The man himself, Mansoor Osanloo, a 48-year old leader of one of the many illegal trade unions that have sprung up in Iran in the past few years, shies way from both sobriquets.
"We do not have a political agenda," he says. "All we are asking for is for Iranian workers to be treated as free human beings, not as slaves."
Osanloo first made his name in 2004 when along with 14 fellow-workers he created the Syndicate of Workers of the Tehran United Bus Company.
Within weeks, most employees of the company, owned by the Tehran municipality and controlled by the Ministry of the Interior, had joined the new union. That left the so-called Islamic Workers Council, a regime-sponsored organ imposed in many industries as an ersatz trade union, exposed and isolated. Workers across the country soon emulated the example set by the Tehran public transport employees. On this year's International Labour Day more than 400 free trade unions, boasting a membership of millions, raised their banners in Tehran.
Osanloo and his colleagues were among the founders of the Workers Organisations and Activists Coordination Council (WOACC) which is emerging as the principal voice of wage earners, especially in the public sector that accounts for more than 70 per cent of the Iranian economy.
The emergence of independent trade unions has meant the demise of Islamic Councils in many work places and the virtual death of the so-called Workers' House set up by the mullahs to control labour.

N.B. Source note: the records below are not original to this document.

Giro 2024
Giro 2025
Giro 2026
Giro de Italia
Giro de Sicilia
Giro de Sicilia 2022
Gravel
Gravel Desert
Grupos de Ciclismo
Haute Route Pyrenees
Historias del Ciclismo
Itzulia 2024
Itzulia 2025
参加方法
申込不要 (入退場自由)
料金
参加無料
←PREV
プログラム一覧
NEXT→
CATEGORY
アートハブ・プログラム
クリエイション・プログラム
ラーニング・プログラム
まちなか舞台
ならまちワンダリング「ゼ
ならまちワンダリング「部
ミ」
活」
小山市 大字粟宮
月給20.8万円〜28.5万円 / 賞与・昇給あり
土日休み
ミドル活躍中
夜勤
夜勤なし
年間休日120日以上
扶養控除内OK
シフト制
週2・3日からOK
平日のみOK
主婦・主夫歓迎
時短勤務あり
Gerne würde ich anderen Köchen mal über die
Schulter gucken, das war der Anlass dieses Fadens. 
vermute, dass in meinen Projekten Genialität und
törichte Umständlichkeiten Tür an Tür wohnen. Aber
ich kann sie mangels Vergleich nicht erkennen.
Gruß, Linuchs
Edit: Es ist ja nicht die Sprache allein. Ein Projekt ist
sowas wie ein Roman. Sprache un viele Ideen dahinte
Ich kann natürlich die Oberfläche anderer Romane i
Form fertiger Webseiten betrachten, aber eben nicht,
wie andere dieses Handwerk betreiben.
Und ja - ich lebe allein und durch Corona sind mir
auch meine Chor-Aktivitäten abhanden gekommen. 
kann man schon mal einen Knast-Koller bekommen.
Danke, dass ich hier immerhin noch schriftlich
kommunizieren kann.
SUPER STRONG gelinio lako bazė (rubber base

Hundreds of mullahs who headed the Islamic Councils, often enjoying high salaries and perks, have been chased away by the free unions.

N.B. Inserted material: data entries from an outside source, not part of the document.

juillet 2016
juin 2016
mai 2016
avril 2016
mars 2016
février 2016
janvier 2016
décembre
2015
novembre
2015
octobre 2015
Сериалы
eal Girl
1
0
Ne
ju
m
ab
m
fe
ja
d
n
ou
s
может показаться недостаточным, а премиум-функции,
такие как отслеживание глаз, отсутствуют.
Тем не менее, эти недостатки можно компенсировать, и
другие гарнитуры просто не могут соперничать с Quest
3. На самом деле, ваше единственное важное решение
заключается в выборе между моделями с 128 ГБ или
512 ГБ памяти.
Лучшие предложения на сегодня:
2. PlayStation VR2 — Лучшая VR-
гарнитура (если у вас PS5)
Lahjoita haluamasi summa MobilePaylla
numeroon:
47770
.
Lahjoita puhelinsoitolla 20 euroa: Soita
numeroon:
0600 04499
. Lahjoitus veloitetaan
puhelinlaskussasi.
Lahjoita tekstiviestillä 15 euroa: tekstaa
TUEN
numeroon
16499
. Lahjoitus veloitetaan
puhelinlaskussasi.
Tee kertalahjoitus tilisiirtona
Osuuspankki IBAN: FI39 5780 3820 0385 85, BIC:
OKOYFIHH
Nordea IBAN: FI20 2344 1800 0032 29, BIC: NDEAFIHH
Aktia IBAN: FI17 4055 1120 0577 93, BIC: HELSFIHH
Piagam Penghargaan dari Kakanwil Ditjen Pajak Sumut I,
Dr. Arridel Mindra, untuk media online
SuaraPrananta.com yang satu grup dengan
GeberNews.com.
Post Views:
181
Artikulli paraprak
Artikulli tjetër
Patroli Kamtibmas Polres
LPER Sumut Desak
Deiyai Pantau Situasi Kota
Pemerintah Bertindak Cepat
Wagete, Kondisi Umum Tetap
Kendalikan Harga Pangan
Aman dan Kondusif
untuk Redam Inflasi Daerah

Osanloo was first jailed in 2005 when his union organised an original form of strike in Tehran.
This consisted of bus workers announcing free rides for all comers. When the authorities sent armed security men to deal with the situation, the workers went on strike, bringing Tehran, a megapolis of some 12 million inhabitants to a virtual halt.
The authorities then tried terror and intimidation. A group of 300 members of the Iranian branch of Hezbollah, armed with clubs and knives, attacked Osanloo and his colleagues and beat up their families, including small children.

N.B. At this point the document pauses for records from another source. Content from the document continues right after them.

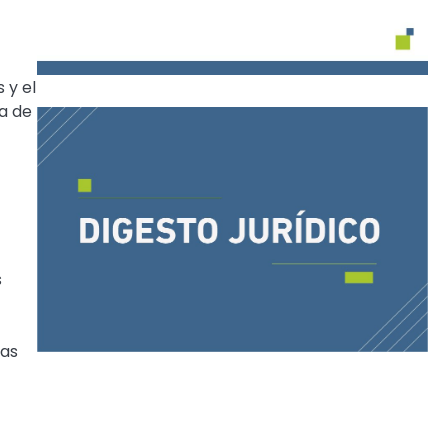
 y el
ca de
s
las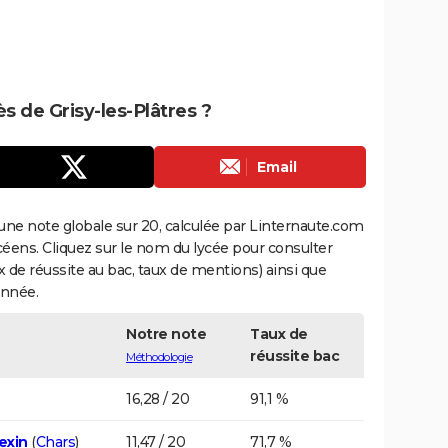
ès de Grisy-les-Plâtres ?
Email
une note globale sur 20, calculée par Linternaute.com
ycéens. Cliquez sur le nom du lycée pour consulter
aux de réussite au bac, taux de mentions) ainsi que
année.
Notre note
Taux de
réussite bac
Méthodologie
16,28 / 20
91,1 %
exin
(
Chars
)
11,47 / 20
71,7 %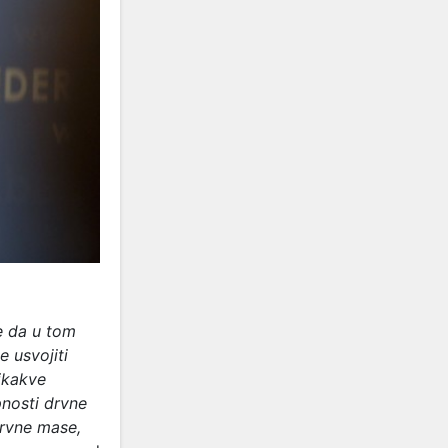
te da u tom
e usvojiti
ikakve
pnosti drvne
drvne mase,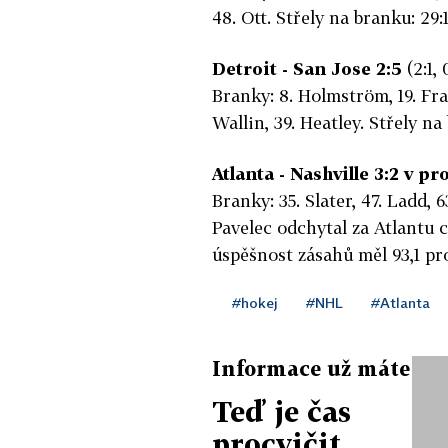
48. Ott. Střely na branku: 29:1
Detroit - San Jose 2:5
(2:1, 
Branky: 8. Holmström, 19. Fran
Wallin, 39. Heatley. Střely na 
Atlanta - Nashville 3:2 v pro
Branky: 35. Slater, 47. Ladd, 
Pavelec odchytal za Atlantu ce
úspěšnost zásahů měl 93,1 pro
#hokej
#NHL
#Atlanta
Informace už máte
Teď je čas
procvičit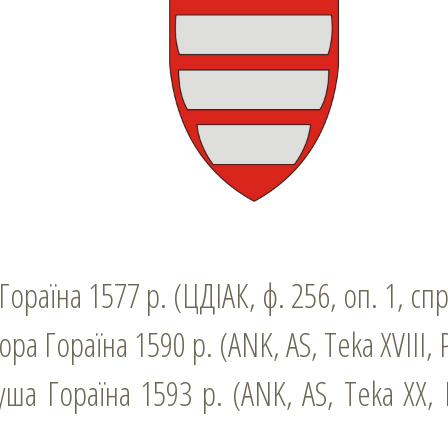
ораїна 1577 р. (ЦДІАК, ф. 256, оп. 1, спр.
а Гораїна 1590 р. (ANK, AS, Teka ХVІІІ, Pl
ша Гораїна 1593 р. (ANK, AS, Teka ХХ, Pl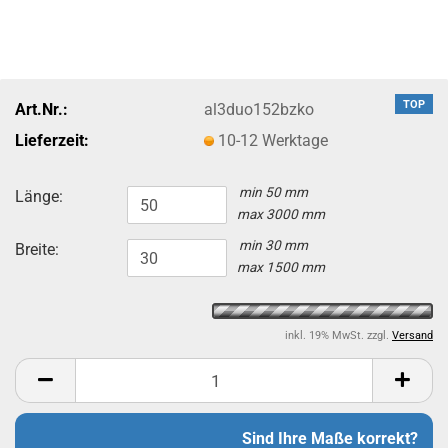
TOP
Art.Nr.:
al3duo152bzko
Lieferzeit:
10-12 Werktage
min 50 mm
Länge:
max 3000 mm
min 30 mm
Breite:
max 1500 mm
inkl. 19% MwSt. zzgl.
Versand
Sind Ihre Maße korrekt?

Osanloo himself suffered knife wounds, including a deep cut in his tongue, inflicted by a Hezbollah member who had vowed to "silence the enemy of Islam".
A partial return to work was soon interrupted when bus drivers refused to implement a new rule under which female passengers were confined to back seats of the buses which, in practice, meant that more than 80 per cent of the seats in Tehran's double-decker buses were reserved for men.
Anxious to prevent a prolonged strike, the authorities released Osanloo eight months later, only to re-arrest him, again without charge.
In February, he was presented at a one-day trial held in camera.
"They had a file against me running into 1,300 dense pages," Osanloo says. "I wonder how the judge could go through all that in a single day."
Released from prison last March on bail of Â£164,000, a huge fortune in Iran, Osanloo was allowed to travel to London and Brussels earlier this month to address the annual conferences of the International Transport Workers Federation and the International Trade Unions Conference.
Having spent almost a year in Tehran's dreaded Evin Prison, known as the "Islamic Alcatraz" on two occasions, Osanloo risks being rearrested and jailed at any moment.
Nevertheless, if the Tehran authorities had hoped that allowing him to visit abroad might tempt him to stay in exile, they would be disappointed. He has no intention of throwing in the towel.
"We are at the start of a long struggle," he said in a conversation in Brussels. "We are fighting for what is a basic human right: the right of workers to organise themselves in free and independent trade unions and negotiate conditions under which they accept employment."
The current administration in Iran, however, considers such talk as "dangerous for the faith and the state".
President Mahmoud Ahmadi-nejad has unveiled a new draft labour code under which Iranian workers would lose almost all the rights they had secured over decades of struggle and as a result of Iran's membership of the International Labour Organisation (ILO).
The philosophy behind Ahmadinejad's position is simple: the division of people into employees and employers is a "Jewish-Crusader" invention. In Islam both employers and employees are part of the ummah (the community of faithful") and bound by divine laws that cannot be questioned, let alone amended.
If enacted into law, the proposed labour code would make the formation of trade unions, theoretically allowed under the existing Constitution, illegal, abolish the minimum wage and allow employers to fire any worker they wish instantly and without compensation.
The avalanche unleashed by the Tehran transport workers more than two years ago has continued with hundreds of strikes, sit-ins and other industrial action throughout Iran. Right now an estimated 100,000 workers are on strike in a range of industries.
"Iranian workers are discovering their power," Osanloo says. "The authorities would be wise to acknowledge that power and address the legitimate grievances of workers. At present, however, there is no sign that this is the case."
Iranian author Amir Taheri is based in Europe.